Difference listings —
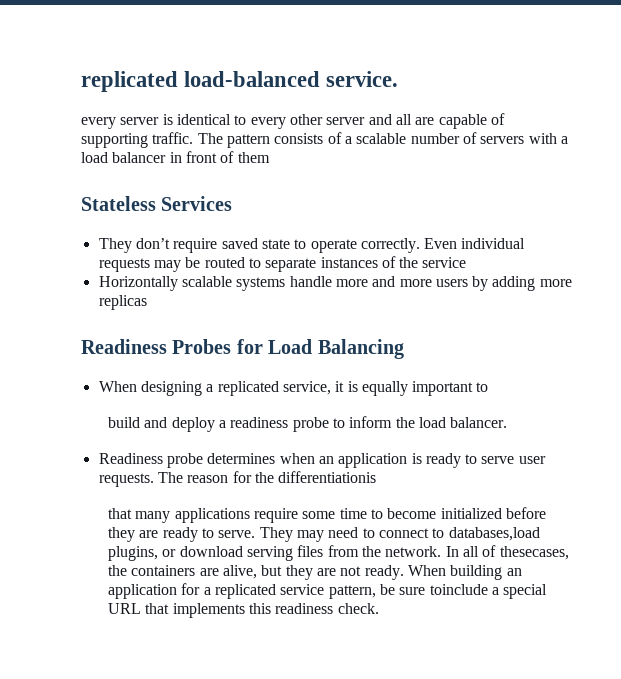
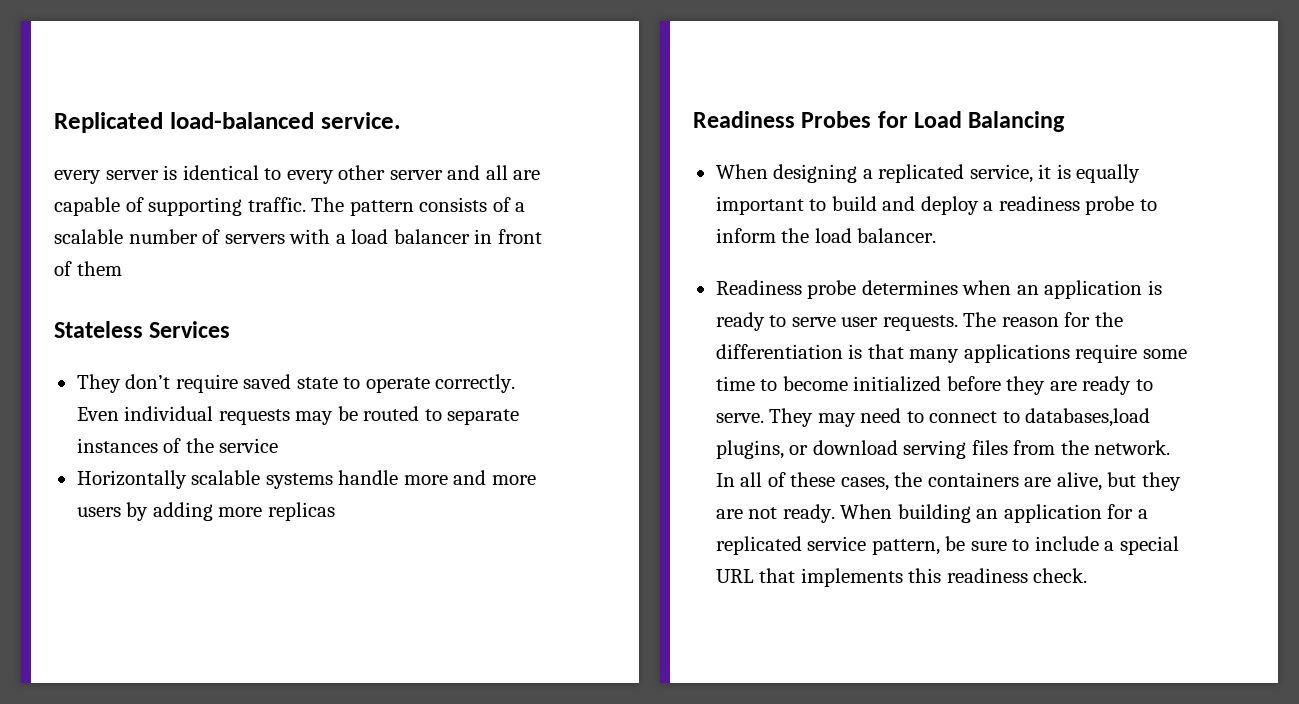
[81,71,178,92] replicated -> [54,112,163,133] Replicated
(489, 387) // -> (827, 205) none
[278,471,377,483] differentiationis // -> [715,344,863,359] differentiation is
[499,546,569,560] thesecases, -> [790,472,889,491] these cases,
[429,584,488,595] toinclude -> [1012,536,1099,551] to include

PROBLEM DESCRIPTION — A word-for-word restatement of the lines running from the one with "(489, 387) // -> (827, 205) none" to the last line of the records is the whole answer.

ANSWER BOX —
(489, 387) // -> (827, 205) none
[278,471,377,483] differentiationis // -> [715,344,863,359] differentiation is
[499,546,569,560] thesecases, -> [790,472,889,491] these cases,
[429,584,488,595] toinclude -> [1012,536,1099,551] to include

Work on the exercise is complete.